Data excerpts:
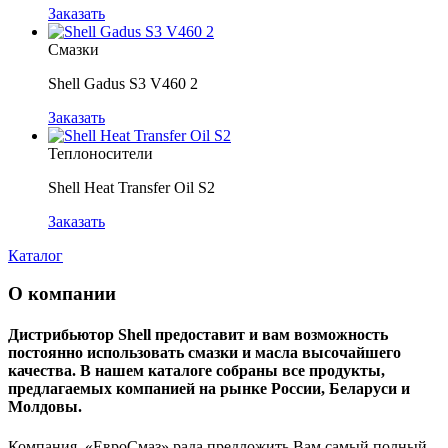
Заказать
Смазки
Shell Gadus S3 V460 2
Заказать
Теплоносители
Shell Heat Transfer Oil S2
Заказать
Каталог
О компании
Дистрибьютор Shell предоставит и вам возможность
постоянно использовать смазки и масла высочайшего
качества. В нашем каталоге собраны все продукты,
предлагаемых компанией на рынке России, Беларуси и
Молдовы.
Компания «ЕвроСмаз» рада предложить Вам самый полный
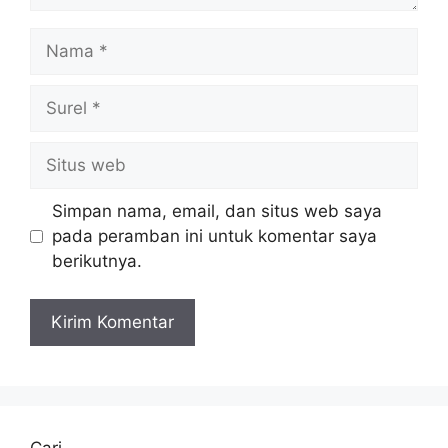
Nama
Surel
Situs
web
Simpan nama, email, dan situs web saya
pada peramban ini untuk komentar saya
berikutnya.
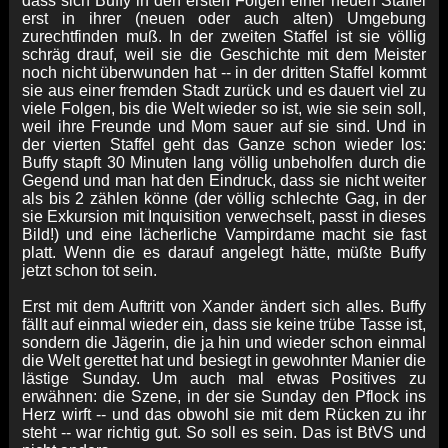
dass sich Buffy in den ersten Folgen einer neuen Staffel
erst in ihrer (neuen oder auch alten) Umgebung
zurechtfinden muß. In der zweiten Staffel ist sie völlig
schräg drauf, weil sie die Geschichte mit dem Meister
noch nicht überwunden hat -- in der dritten Staffel kommt
sie aus einer fremden Stadt zurück und es dauert viel zu
viele Folgen, bis die Welt wieder so ist, wie sie sein soll,
weil ihre Freunde und Mom sauer auf sie sind. Und in
der vierten Staffel geht das Ganze schon wieder los:
Buffy stapft 30 Minuten lang völlig unbeholfen durch die
Gegend und man hat den Eindruck, dass sie nicht weiter
als bis 2 zählen könne (der völlig schlechte Gag, in der
sie Exkursion mit Inquisition verwechselt, passt in dieses
Bild!) und eine lächerliche Vampirdame macht sie fast
platt. Wenn die es darauf angelegt hätte, müßte Buffy
jetzt schon tot sein.
Erst mit dem Auftritt von Xander ändert sich alles. Buffy
fällt auf einmal wieder ein, dass sie keine trübe Tasse ist,
sondern die Jägerin, die ja hin und wieder schon einmal
die Welt gerettet hat und besiegt in gewohnter Manier die
lästige Sunday. Um auch mal etwas Positives zu
erwähnen: die Szene, in der sie Sunday den Pflock ins
Herz wirft -- und das obwohl sie mit dem Rücken zu ihr
steht -- war richtig gut. So soll es sein. Das ist BtVS und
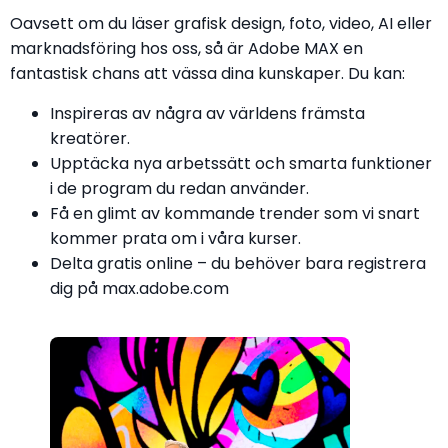
Oavsett om du läser grafisk design, foto, video, AI eller
marknadsföring hos oss, så är Adobe MAX en
fantastisk chans att vässa dina kunskaper. Du kan:
Inspireras av några av världens främsta
kreatörer.
Upptäcka nya arbetssätt och smarta funktioner
i de program du redan använder.
Få en glimt av kommande trender som vi snart
kommer prata om i våra kurser.
Delta gratis online – du behöver bara registrera
dig på max.adobe.com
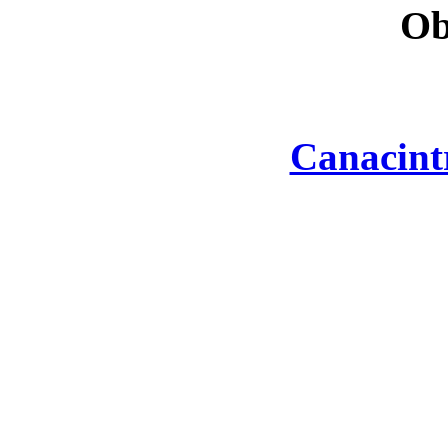
Ob
Canacint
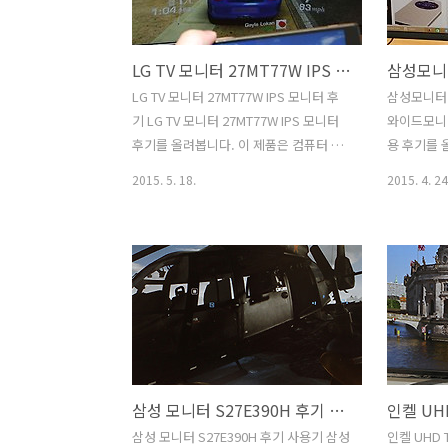
가장 크게 차이나는 부분이기도 합니다.
명암비 그리
그리고 높은 명암대비 그리고 기존 대비
을 내는 OL
LG TV 모니터 27MT77W IPS 모니터 후기
500배 이상 빠른 반응속도는 영화에서 어
주 빠릅니다
둡고 무거운 느낌의 부분을 표현할 때 크
이나 명암
LG TV 모니터 27MT77W IPS 모니터 후
삼성모니터 S
게 와 닿습니다. 과거의 TV로 볼 때에는
히나 화질적
기 LG TV 모니터 27MT77W IPS 모니터
와이드모니터
어두운 장면이 계속 이어지..
습니다. LG
후기를 올려봅니다. 이 제품은 컴퓨터 모
용 후기를 
니터로도 그리고 TV 용도로도 사용될만한
니터 인데요.
2015. 5. 18.
2015. 4. 24
모니터 입니다. 특징 중 하나인 스크린쉐
원하는 모니
어를 이용하면 스마트폰의 화면을 그대로
인치 모니터
전송해서 볼 수 있습니다. LG TV 모니터
느낌 입니다
27MT77W는 IPS 패널을 사용 하면서 느
할 때 편안
낀점을 적여보겠습니다. 27인치의 화면
성모니터 S
에 해상도는 Full HD 해상도 입니다. 사용
모니터가 적
하기 가장 적당한 사이즈라고 생각합니
우측으로 넓
다. 그런데 TV로 쓰기에는 좀 작을지도 모
들에게 어울
릅니다. 보통 32인치 이상을 사용할 테니
로 된 영상
삼성 모니터 S27E390H 후기 사용기
까요. 하지만 좀 더 작은 TV가 필요한분도
로 영상에
분명 있을것 입니다. 그런 용도에 맞게 사
좀 애매합니다
삼성 모니터 S27E390H 후기 사용기 삼성
인켈 UHD 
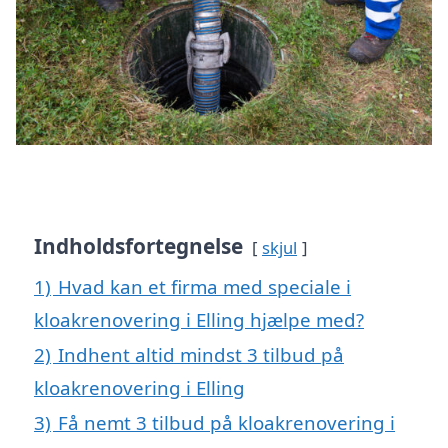
Indholdsfortegnelse
skjul
1)
Hvad kan et firma med speciale i
kloakrenovering i Elling hjælpe med?
2)
Indhent altid mindst 3 tilbud på
kloakrenovering i Elling
3)
Få nemt 3 tilbud på kloakrenovering i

About this task:
Reproduce all the text in the data above line for line, with no changes. Leave the pictures out.

Answer for the task:
Заказать
Смазки
Shell Gadus S3 V460 2
Заказать
Теплоносители
Shell Heat Transfer Oil S2
Заказать
Каталог
О компании
Дистрибьютор Shell предоставит и вам возможность
постоянно использовать смазки и масла высочайшего
качества. В нашем каталоге собраны все продукты,
предлагаемых компанией на рынке России, Беларуси и
Молдовы.
Компания «ЕвроСмаз» рада предложить Вам самый полный
Nama
Surel
Situs
web
Simpan nama, email, dan situs web saya
pada peramban ini untuk komentar saya
berikutnya.
dass sich Buffy in den ersten Folgen einer neuen Staffel
erst in ihrer (neuen oder auch alten) Umgebung
zurechtfinden muß. In der zweiten Staffel ist sie völlig
schräg drauf, weil sie die Geschichte mit dem Meister
noch nicht überwunden hat -- in der dritten Staffel kommt
sie aus einer fremden Stadt zurück und es dauert viel zu
viele Folgen, bis die Welt wieder so ist, wie sie sein soll,
weil ihre Freunde und Mom sauer auf sie sind. Und in
der vierten Staffel geht das Ganze schon wieder los:
Buffy stapft 30 Minuten lang völlig unbeholfen durch die
Gegend und man hat den Eindruck, dass sie nicht weiter
als bis 2 zählen könne (der völlig schlechte Gag, in der
sie Exkursion mit Inquisition verwechselt, passt in dieses
Bild!) und eine lächerliche Vampirdame macht sie fast
platt. Wenn die es darauf angelegt hätte, müßte Buffy
jetzt schon tot sein.
Erst mit dem Auftritt von Xander ändert sich alles. Buffy
fällt auf einmal wieder ein, dass sie keine trübe Tasse ist,
sondern die Jägerin, die ja hin und wieder schon einmal
die Welt gerettet hat und besiegt in gewohnter Manier die
lästige Sunday. Um auch mal etwas Positives zu
erwähnen: die Szene, in der sie Sunday den Pflock ins
Herz wirft -- und das obwohl sie mit dem Rücken zu ihr
steht -- war richtig gut. So soll es sein. Das ist BtVS und
Oavsett om du läser grafisk design, foto, video, AI eller
marknadsföring hos oss, så är Adobe MAX en
fantastisk chans att vässa dina kunskaper. Du kan:
Inspireras av några av världens främsta
kreatörer.
Upptäcka nya arbetssätt och smarta funktioner
i de program du redan använder.
Få en glimt av kommande trender som vi snart
kommer prata om i våra kurser.
Delta gratis online – du behöver bara registrera
dig på max.adobe.com
Ob
Canacint
가장 크게 차이나는 부분이기도 합니다.
명암비 그리
그리고 높은 명암대비 그리고 기존 대비
을 내는 OL
LG TV 모니터 27MT77W IPS 모니터 후기
500배 이상 빠른 반응속도는 영화에서 어
주 빠릅니다
둡고 무거운 느낌의 부분을 표현할 때 크
이나 명암
LG TV 모니터 27MT77W IPS 모니터 후
삼성모니터 S
게 와 닿습니다. 과거의 TV로 볼 때에는
히나 화질적
기 LG TV 모니터 27MT77W IPS 모니터
와이드모니터
어두운 장면이 계속 이어지..
습니다. LG
후기를 올려봅니다. 이 제품은 컴퓨터 모
용 후기를 
니터로도 그리고 TV 용도로도 사용될만한
니터 인데요.
2015. 5. 18.
2015. 4. 24
모니터 입니다. 특징 중 하나인 스크린쉐
원하는 모니
어를 이용하면 스마트폰의 화면을 그대로
인치 모니터
전송해서 볼 수 있습니다. LG TV 모니터
느낌 입니다
27MT77W는 IPS 패널을 사용 하면서 느
할 때 편안
낀점을 적여보겠습니다. 27인치의 화면
성모니터 S
에 해상도는 Full HD 해상도 입니다. 사용
모니터가 적
하기 가장 적당한 사이즈라고 생각합니
우측으로 넓
다. 그런데 TV로 쓰기에는 좀 작을지도 모
들에게 어울
릅니다. 보통 32인치 이상을 사용할 테니
로 된 영상
삼성 모니터 S27E390H 후기 사용기
까요. 하지만 좀 더 작은 TV가 필요한분도
로 영상에
분명 있을것 입니다. 그런 용도에 맞게 사
좀 애매합니다
삼성 모니터 S27E390H 후기 사용기 삼성
인켈 UHD 
Indholdsfortegnelse
skjul
1)
Hvad kan et firma med speciale i
kloakrenovering i Elling hjælpe med?
2)
Indhent altid mindst 3 tilbud på
kloakrenovering i Elling
3)
Få nemt 3 tilbud på kloakrenovering i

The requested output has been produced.